The three trade union federations Akava, SAK and STTK support the national campaign Tipaton tammikuu (Not a drop in January). It has a clear message: to ask citizens to abstain from drinking alcohol in January.
Quite many do follow the appeal. According to the surveys of those Finns who do drink alcohol 22 per cent joined up to the campaign last year. People below 25 years of age were more eager to participate than those from the older generation set.
– With Not a drop in January it is possible to improve personal health, and any reduction in the consumption of alcohol will also have a more profound and positive impact on working life, the three trade union confederations stress.
– Alcohol use comes at a heavy cost. Apart from the human harm we have to take into account the debilitating effect of sick leave, disability pensions, accidents, longer unemployment periods and lower productivity”, says Riitta Työläjärvi, the Senior Adviser, Social and Health Policy from STTK. Alcohol is also the most common reason for death among Finns of a working life age.
January without alcohol affords us a good opportunity to talk about alcohol and the consequences it can have on our places of work, Työläjärvi says.
Problems should be made visible
– In any event it is well to remember that prevention of health problems caused by excessive alcohol use continues to be part of our normal occupational health care and it should be done all round the year, says lawyer Paula Ilveskivi from Akava.
Expert doctor Kari Haring from SAK estimates that alcohol-related disability pensions may result in a major economic loss for an employee.

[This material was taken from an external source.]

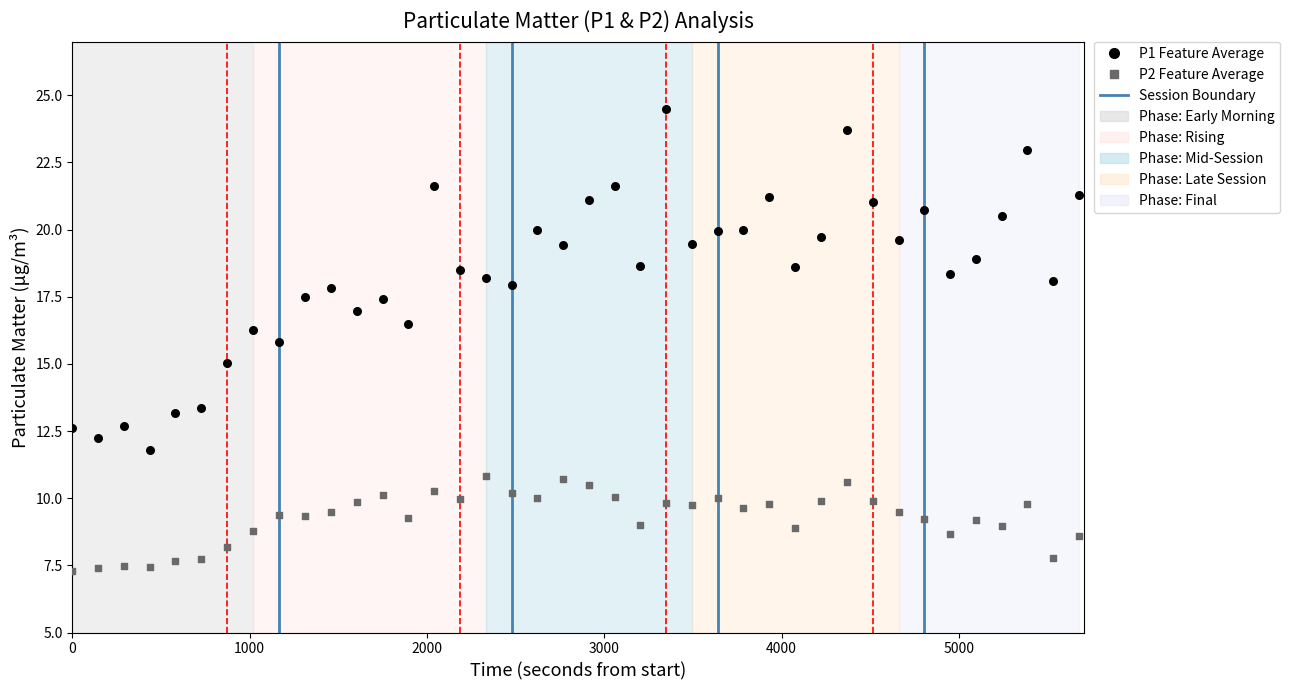

Across all data points, what is the range of X values (max minus min)?

5678.0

– An employee may end up with a disability pension at the age of 53 instead of working until 63 years. When salary turns to pension, this would mean in 11 years an income loss of 200 000 euro, Haring calculates. The figure is based on the average salary in Finland.
Problems caused by alcohol are still part of everyday life in working places, Haring says. These problems may partly be visible, but can also go unnoticed – or there may even be an unwillingness to recognise the problems.
– It would be good to consider and reflect, within the workplace, on the question of how we treat alcohol and how to use it when organising our own occasions. However, it should be said that nowadays only very few working places accept major alcohol use, Haring says.
The Not a drop in January campaign has been organised annually since 2004. The initiator is EHYT, a preventive substance abuse work organisation set up to promote healthy ways of life.